Bulletin of Canadian Petroleum Geology, Vol.51, No.3, 234-252, 2003
Litho- and biofacies analyses of the Buckinghorse formation: the Albian Western Interior Sea in northeastern British Columbia (Canada)
During Albian time the Western Interior Sea formed an embayment of the northern Boreal Sea and paleogeography, depositional processes and relative sea level were controlled by a global sea level rise and active thrusting within the Cordillera. Along the Sikanni Chief River in northeastern British Columbia, the Buckinghorse Formation is exposed as an over 1000 m thick marine mudstone package that was deposited in the western foredeep of the Western Canada Sedimentary Basin.
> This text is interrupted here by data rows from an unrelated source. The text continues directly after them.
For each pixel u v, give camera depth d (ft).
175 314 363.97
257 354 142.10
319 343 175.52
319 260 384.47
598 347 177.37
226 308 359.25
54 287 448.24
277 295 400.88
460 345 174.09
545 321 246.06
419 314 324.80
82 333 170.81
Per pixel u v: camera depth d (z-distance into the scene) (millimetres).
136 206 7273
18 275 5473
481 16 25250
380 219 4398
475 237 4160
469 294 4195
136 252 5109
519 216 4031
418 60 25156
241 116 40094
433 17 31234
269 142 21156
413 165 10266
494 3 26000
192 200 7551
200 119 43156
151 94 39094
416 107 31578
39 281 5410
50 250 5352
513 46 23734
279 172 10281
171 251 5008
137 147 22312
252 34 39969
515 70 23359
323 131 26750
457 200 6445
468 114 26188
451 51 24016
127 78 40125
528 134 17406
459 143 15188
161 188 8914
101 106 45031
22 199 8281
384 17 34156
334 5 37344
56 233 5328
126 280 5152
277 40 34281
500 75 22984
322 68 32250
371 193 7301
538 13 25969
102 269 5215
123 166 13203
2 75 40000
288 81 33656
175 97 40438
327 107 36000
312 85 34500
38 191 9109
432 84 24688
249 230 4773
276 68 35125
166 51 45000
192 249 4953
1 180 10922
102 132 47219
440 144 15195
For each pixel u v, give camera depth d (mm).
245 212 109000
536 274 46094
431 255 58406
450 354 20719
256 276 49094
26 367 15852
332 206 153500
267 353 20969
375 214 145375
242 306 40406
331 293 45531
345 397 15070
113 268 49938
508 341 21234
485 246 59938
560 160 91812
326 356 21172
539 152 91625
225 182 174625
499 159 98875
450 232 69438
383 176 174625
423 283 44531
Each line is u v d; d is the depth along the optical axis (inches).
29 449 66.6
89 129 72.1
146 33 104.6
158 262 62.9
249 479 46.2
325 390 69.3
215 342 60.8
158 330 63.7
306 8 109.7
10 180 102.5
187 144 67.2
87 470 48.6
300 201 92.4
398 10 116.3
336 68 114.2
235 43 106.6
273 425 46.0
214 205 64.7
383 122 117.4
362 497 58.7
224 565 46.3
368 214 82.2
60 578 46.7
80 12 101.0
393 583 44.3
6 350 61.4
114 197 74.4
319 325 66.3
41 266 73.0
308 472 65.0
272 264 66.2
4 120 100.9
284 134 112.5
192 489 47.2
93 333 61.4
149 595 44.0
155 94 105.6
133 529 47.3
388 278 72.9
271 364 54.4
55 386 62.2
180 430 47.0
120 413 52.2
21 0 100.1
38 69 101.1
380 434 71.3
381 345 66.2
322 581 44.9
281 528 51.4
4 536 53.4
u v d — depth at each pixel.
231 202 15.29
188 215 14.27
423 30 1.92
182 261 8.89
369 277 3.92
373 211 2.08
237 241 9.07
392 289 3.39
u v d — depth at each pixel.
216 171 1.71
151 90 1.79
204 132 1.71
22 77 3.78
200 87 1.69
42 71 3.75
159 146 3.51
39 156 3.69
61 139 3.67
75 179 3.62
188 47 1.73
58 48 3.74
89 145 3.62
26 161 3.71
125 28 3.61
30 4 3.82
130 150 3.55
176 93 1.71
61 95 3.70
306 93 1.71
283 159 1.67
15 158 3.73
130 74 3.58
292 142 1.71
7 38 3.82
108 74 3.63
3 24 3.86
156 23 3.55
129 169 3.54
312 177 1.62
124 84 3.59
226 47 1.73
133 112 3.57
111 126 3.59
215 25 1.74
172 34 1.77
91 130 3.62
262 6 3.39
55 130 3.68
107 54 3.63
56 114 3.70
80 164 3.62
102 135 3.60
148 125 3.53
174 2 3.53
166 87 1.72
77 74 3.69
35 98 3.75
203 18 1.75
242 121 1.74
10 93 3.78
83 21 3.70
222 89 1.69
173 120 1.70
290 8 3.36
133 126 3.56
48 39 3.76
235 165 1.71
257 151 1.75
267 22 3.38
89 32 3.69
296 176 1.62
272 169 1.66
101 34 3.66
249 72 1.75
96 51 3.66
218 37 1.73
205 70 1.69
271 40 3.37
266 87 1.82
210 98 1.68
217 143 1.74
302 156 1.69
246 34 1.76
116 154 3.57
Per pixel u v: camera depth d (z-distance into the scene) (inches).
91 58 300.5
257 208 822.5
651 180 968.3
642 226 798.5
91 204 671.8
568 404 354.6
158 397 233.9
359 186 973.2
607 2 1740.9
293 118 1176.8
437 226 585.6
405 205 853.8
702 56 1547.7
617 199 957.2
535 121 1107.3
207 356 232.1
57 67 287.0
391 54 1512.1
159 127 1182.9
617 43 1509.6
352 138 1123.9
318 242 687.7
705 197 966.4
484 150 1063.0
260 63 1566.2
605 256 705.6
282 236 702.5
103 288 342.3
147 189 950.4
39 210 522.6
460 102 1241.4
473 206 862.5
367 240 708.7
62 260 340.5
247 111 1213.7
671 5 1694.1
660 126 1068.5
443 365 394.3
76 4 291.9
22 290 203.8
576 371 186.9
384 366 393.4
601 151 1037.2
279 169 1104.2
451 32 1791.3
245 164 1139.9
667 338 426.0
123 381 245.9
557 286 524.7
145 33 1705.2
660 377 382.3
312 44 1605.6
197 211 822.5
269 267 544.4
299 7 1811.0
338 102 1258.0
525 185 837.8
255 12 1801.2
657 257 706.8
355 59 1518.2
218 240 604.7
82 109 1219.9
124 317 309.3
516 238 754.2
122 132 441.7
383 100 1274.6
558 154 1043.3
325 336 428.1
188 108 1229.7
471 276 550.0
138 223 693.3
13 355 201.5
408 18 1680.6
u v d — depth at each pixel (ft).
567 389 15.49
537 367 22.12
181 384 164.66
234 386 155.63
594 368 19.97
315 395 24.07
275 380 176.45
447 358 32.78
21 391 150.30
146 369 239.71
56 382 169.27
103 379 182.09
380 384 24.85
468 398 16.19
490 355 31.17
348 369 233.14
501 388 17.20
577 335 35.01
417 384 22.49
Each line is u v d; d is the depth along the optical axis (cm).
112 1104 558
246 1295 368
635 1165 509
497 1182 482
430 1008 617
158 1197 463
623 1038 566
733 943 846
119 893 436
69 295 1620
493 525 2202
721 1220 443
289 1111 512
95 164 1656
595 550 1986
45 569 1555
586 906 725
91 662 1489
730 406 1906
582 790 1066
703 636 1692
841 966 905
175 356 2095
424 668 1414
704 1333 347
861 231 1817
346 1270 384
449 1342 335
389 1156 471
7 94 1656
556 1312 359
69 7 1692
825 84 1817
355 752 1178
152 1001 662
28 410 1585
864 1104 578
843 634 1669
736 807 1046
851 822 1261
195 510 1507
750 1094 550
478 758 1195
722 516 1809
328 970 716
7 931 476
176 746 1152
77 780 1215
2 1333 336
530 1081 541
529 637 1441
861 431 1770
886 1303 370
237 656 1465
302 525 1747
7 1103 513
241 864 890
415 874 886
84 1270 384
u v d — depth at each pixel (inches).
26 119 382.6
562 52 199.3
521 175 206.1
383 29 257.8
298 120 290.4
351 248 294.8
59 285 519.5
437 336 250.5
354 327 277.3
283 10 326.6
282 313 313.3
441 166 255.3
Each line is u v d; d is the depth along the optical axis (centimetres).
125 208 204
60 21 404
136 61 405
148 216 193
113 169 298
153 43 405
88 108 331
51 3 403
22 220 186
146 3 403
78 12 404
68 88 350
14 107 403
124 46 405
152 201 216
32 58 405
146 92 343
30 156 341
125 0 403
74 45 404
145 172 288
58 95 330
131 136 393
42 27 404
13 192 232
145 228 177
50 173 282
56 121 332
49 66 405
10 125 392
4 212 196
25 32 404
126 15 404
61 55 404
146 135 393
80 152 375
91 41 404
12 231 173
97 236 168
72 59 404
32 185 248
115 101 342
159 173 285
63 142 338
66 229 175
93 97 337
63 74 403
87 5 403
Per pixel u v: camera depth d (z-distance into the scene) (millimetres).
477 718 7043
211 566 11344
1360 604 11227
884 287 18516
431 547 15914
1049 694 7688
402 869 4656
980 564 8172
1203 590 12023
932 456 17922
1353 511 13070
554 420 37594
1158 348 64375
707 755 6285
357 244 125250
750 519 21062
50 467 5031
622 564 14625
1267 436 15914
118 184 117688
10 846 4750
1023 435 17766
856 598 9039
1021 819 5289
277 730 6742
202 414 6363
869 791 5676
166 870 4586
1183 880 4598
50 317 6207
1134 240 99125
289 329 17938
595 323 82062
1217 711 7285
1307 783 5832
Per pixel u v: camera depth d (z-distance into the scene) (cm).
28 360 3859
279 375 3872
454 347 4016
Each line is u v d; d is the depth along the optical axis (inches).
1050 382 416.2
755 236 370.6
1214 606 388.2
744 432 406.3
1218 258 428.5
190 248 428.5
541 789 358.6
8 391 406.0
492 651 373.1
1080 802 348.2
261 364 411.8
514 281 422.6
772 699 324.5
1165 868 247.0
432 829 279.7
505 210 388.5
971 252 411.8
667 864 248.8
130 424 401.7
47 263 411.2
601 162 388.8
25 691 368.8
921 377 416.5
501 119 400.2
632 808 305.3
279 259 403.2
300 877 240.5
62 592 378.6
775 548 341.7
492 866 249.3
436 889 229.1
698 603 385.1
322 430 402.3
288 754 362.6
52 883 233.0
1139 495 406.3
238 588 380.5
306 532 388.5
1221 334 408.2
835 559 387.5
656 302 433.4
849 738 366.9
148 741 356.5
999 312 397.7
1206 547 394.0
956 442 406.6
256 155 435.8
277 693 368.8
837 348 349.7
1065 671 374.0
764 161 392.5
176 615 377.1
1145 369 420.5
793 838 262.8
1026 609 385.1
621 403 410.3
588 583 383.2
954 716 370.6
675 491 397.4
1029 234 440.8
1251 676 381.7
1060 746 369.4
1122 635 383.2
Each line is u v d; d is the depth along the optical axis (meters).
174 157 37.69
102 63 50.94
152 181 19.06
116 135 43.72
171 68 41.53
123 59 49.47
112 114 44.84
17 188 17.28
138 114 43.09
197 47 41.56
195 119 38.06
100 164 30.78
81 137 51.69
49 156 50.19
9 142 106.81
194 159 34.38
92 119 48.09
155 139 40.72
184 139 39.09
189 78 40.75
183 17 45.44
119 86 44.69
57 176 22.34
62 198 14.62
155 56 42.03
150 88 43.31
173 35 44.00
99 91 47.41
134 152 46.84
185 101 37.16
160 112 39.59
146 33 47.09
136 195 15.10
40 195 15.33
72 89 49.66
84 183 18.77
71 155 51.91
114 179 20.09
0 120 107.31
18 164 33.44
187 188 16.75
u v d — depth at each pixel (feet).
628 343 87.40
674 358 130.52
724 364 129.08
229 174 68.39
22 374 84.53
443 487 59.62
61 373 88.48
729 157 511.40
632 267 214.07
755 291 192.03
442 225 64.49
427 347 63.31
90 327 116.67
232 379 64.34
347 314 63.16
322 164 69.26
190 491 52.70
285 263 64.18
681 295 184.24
The section appears lithologically relatively uniform, however, close examination allowed recognition of seven lithofacies responding to subtle changes in shelf to upper offshore depositional environments. On regional wireline log cross-sections seven major flooding surfaces that subdivide the Buckinghorse Formation into six depositional sequences are widely correlative. These are independent from lithofacies. A new informal foraminiferal subzonation is proposed and correlated to the existing standard zonation based mainly on the intensely studied Peace River region to the south. In the northern continuous offshore setting foraminiferal assemblages responded with gradual faunal changeover. Each marine transgression brought new, mainly Boreal taxa to the basin. The "Viking" marker, described and faunally distinguished in the Hudson Hope area within the Hasler shale, is identified in the Sikanni Chief River area as a distinct silt to fine sandstone interval with a change from the Haplophragmoides gigas Zone to the Miliammina manitobensis Zone. On well logs this horizon is a major flooding surface, correlated with the top of the Paddy Member.